Florida HB 1417 Preemption: What Happened to Local Tenant Protections
On June 29, 2023, Florida Governor Ron DeSantis signed HB 1417 into law. Effective July 1, 2023, the bill created Fla. Stat. § 83.425 — preempting all city- and county-level tenant protection ordinances statewide. Approximately 40 local ordinances were nullified overnight. This is a guide to what changed and what it means for landlords and tenants in 2026.
Florida HB 1417 (eff. 7/1/2023) preempted all local tenant ordinances. Miami-Dade's Tenant Bill of Rights, Miami Beach's 60-day rent-increase notice, Orange County's Fair Notice Ordinance, and ~40 others are no longer enforceable. Florida state law (Chapter 83) alone governs residential tenancies.

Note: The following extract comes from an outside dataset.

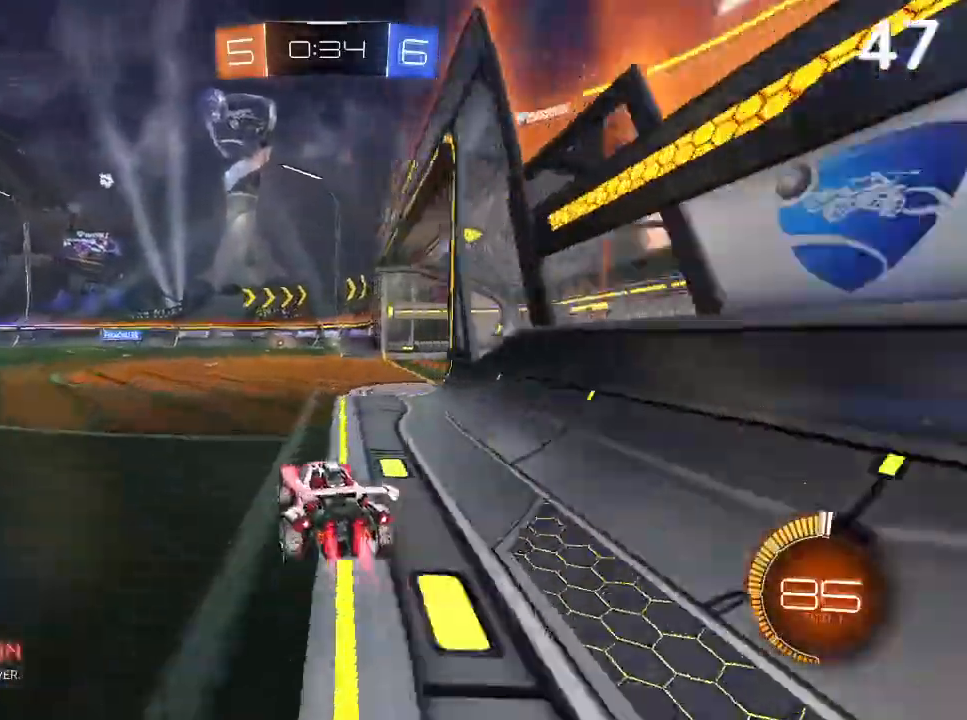
{"buttons": ["CIRCLE", "R2"], "left_stick": "up-right", "right_stick": "center", "events": [[33, "CIRCLE", "up"], [133, "CIRCLE", "down"], [167, "CIRCLE", "up"], [200, "left_stick", "up-right"], [300, "CIRCLE", "down"], [300, "left_stick", "center"], [367, "CIRCLE", "up"], [467, "CIRCLE", "down"], [467, "left_stick", "up-right"]]}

The eviction process itself is unchanged.
What HB 1417 actually did
HB 1417 amended Florida Statutes Chapter 83 to add § 83.425, which states:
"The regulation of residential tenancies, the landlord-tenant relationship, and all other matters covered under this part are preempted to the state."
The legal effect is sweeping: any local government ordinance regulating residential leases, notice requirements, source-of-income discrimination, late fees, security deposits, or related matters became void on July 1, 2023.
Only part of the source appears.